Human Health Concerns
Human health concerns also include increased accident rates due to environmental changes such as sea ice thinning, and health problems caused by adverse impacts on sanitation infrastructure due to thawing permafrost.
Wildlife Herd Impacts
Caribou and reindeer herds will face a variety of climate-related changes in their migration routes, calving grounds, and forage availability as snow and river ice conditions change, thus affecting the people who depend on hunting and herding them.
Increasing Access to Resources
Marine access to some arctic resources, including offshore oil and gas and some minerals, is likely to be enhanced by the reduction in sea ice, bringing new opportunities as well as environmetal concerns.  Increased ice movement could initially make some operations more difficult.
Enhanced Marine Fisheries
Some major arctic marine fisheries, including those for herring and cod, are likely to become more productive as climate warms.  Ranges and migration patterns of many fish species are very likely to change.
Disrupted Transport on Land
Transportation routes and pipelines on land are already being disturbed in some places by thawing ground, and this problem is likely to expand.  Oil and gas extraction and forestry will be increasingly disrupted by the shrinking of the period during which ice roads and tundra are sufficiently frozen to allow industrial operations.  Northern communities that rely on frozen roadways to truck in supplies are also being affected.

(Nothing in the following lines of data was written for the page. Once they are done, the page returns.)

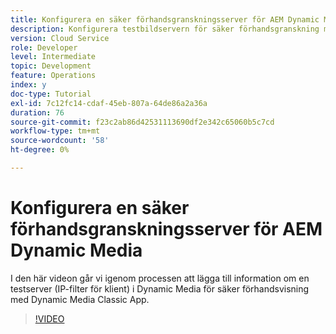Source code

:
 ```yaml
---
title: Konfigurera en säker förhandsgranskningsserver för AEM Dynamic Media
description: Konfigurera testbildservern för säker förhandsgranskning med AEM Dynamic Media Classic App.
version: Cloud Service
role: Developer
level: Intermediate
topic: Development
feature: Operations
index: y
doc-type: Tutorial
exl-id: 7c12fc14-cdaf-45eb-807a-64de86a2a36a
duration: 76
source-git-commit: f23c2ab86d42531113690df2e342c65060b5c7cd
workflow-type: tm+mt
source-wordcount: '58'
ht-degree: 0%

---
```


# Konfigurera en säker förhandsgranskningsserver för AEM Dynamic Media

I den här videon går vi igenom processen att lägga till information om en testserver (IP-filter för klient) i Dynamic Media för säker förhandsvisning med Dynamic Media Classic App.

>[!VIDEO](https://video.tv.adobe.com/v/335462?quality=12&learn=on)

Decline in Northern Freshwater Fisheries
Decreased abundance and local and global extinctions of arctic-adapted fish species are projected for this century.  Arctic char, broad whitefish, and arctic cisco, which are major contributors to the diets of local people, are among the species threatened by a warming climate.

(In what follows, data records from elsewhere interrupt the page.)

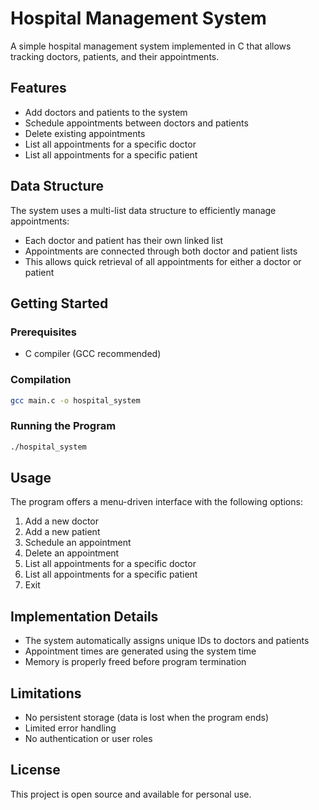 # Hospital Management System

A simple hospital management system implemented in C that allows tracking doctors, patients, and their appointments.

## Features

- Add doctors and patients to the system
- Schedule appointments between doctors and patients
- Delete existing appointments
- List all appointments for a specific doctor
- List all appointments for a specific patient

## Data Structure

The system uses a multi-list data structure to efficiently manage appointments:
- Each doctor and patient has their own linked list
- Appointments are connected through both doctor and patient lists
- This allows quick retrieval of all appointments for either a doctor or patient

## Getting Started

### Prerequisites

- C compiler (GCC recommended)

### Compilation

```bash
gcc main.c -o hospital_system
```

### Running the Program

```bash
./hospital_system
```

## Usage

The program offers a menu-driven interface with the following options:

1. Add a new doctor
2. Add a new patient
3. Schedule an appointment
4. Delete an appointment
5. List all appointments for a specific doctor
6. List all appointments for a specific patient
7. Exit

## Implementation Details

- The system automatically assigns unique IDs to doctors and patients
- Appointment times are generated using the system time
- Memory is properly freed before program termination

## Limitations

- No persistent storage (data is lost when the program ends)
- Limited error handling
- No authentication or user roles

## License

This project is open source and available for personal use.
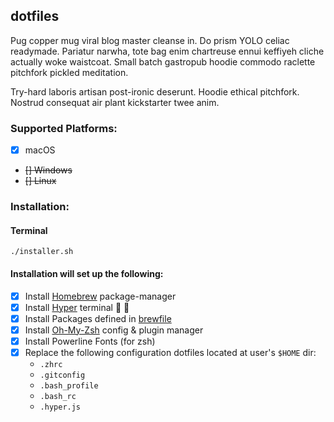 ## dotfiles 

Pug copper mug viral blog master cleanse in. Do prism YOLO celiac readymade. Pariatur narwha, tote bag enim chartreuse ennui keffiyeh cliche actually woke waistcoat. Small batch gastropub hoodie commodo raclette pitchfork pickled meditation.

Try-hard laboris artisan post-ironic deserunt. Hoodie ethical pitchfork. Nostrud consequat air plant kickstarter twee anim.


### Supported Platforms:
- [x] macOS
- ~~[] Windows~~
- ~~[] Linux~~

### Installation:

#### Terminal
```shell
./installer.sh
```

#### Installation will set up the following:

- [x] Install [Homebrew](https://brew.sh/) 
package-manager
- [x] Install [Hyper](https://hyper.is/) terminal :metal: :rocket:
- [x] Install Packages defined in [brewfile](./brewfile)
- [x] Install [Oh-My-Zsh](https://ohmyz.sh/) config & plugin manager
- [x] Install Powerline Fonts (for zsh)
- [x] Replace the following configuration dotfiles located at user's `$HOME` dir:
    - `.zhrc`
    - `.gitconfig` 
    - `.bash_profile` 
    - `.bash_rc`
    - `.hyper.js`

Enhanced Agriculture and Forestry
Agricultural and forestry opportunities are likely to increase as potential areas for food and wood production expand northward due to a longer and warmer growing season and increasing precipitation.
Expanding Marine Shipping
Shipping through key marine routes, including
the Northern Sea Route and the Northwest Passage,
is likely to increase.  The summer navigation season is
projected to lengthen considerably as the century progresses,
due to the decline of sea ice.  Expansion of tourism and marine
transport of goods are likely outcomes.